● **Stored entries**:
((
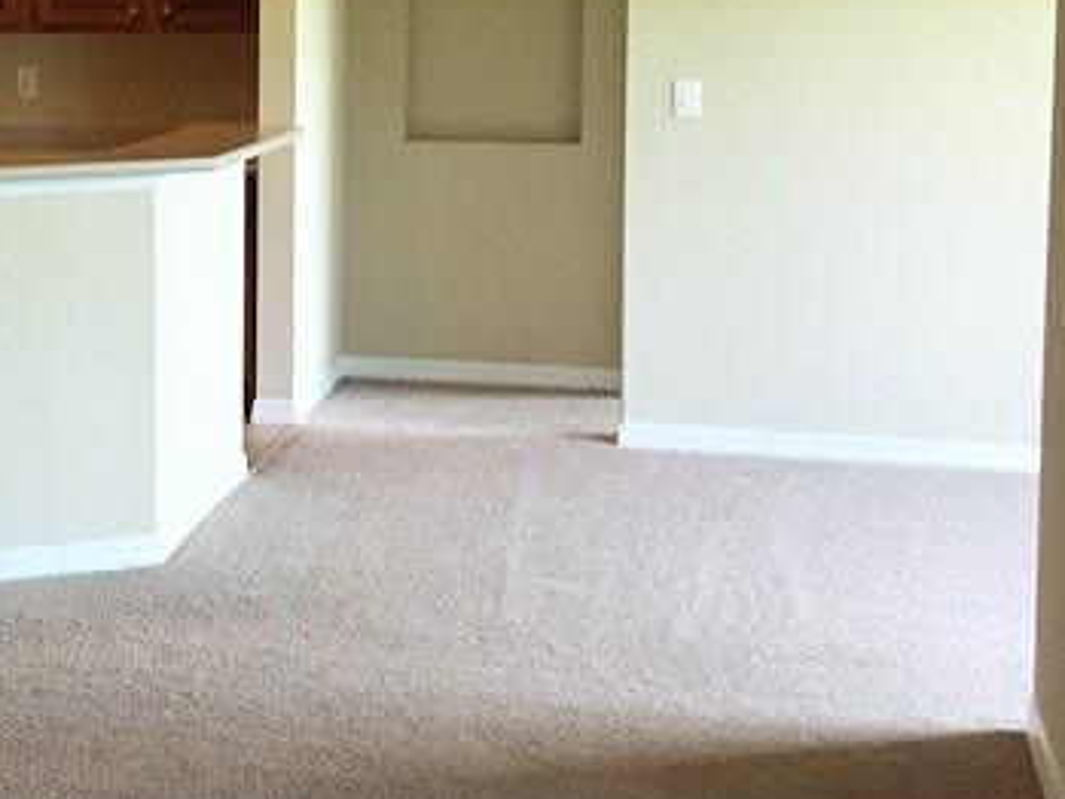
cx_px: -470
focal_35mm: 85
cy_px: 156
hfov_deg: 20.2
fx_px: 2616
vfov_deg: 17.2
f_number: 2.2
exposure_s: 1/30
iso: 100
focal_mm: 4.15
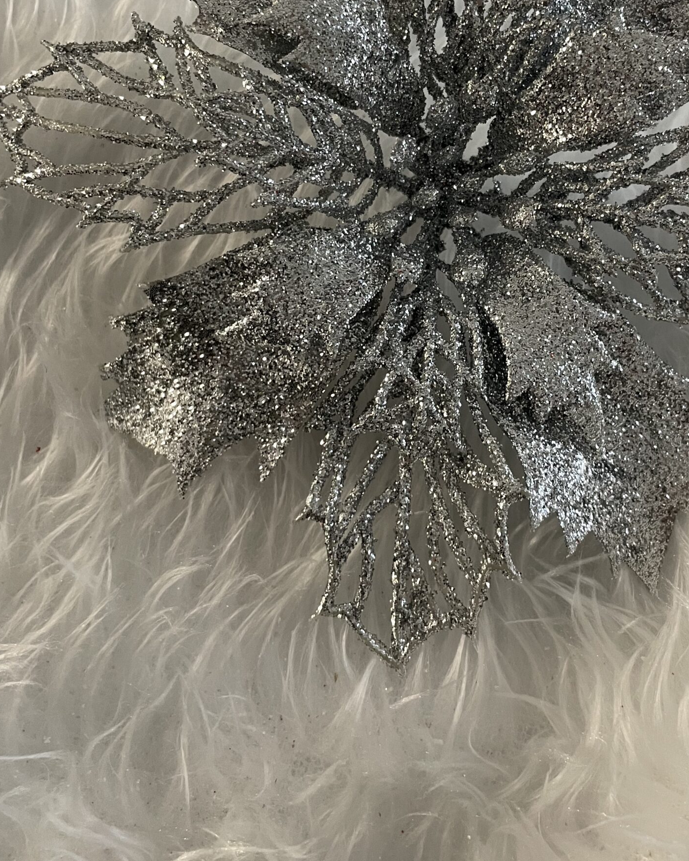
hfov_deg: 39.8
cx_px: 443
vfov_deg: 48.1
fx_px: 943
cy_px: 272
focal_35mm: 37
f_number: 1.6
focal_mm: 4.2
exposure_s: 1/50
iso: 250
))
● **The problem**: Your reply should restate the data above word for word and contain no pictures.

● **Solution to this exercise**:
cx_px: -470
focal_35mm: 85
cy_px: 156
hfov_deg: 20.2
fx_px: 2616
vfov_deg: 17.2
f_number: 2.2
exposure_s: 1/30
iso: 100
focal_mm: 4.15
hfov_deg: 39.8
cx_px: 443
vfov_deg: 48.1
fx_px: 943
cy_px: 272
focal_35mm: 37
f_number: 1.6
focal_mm: 4.2
exposure_s: 1/50
iso: 250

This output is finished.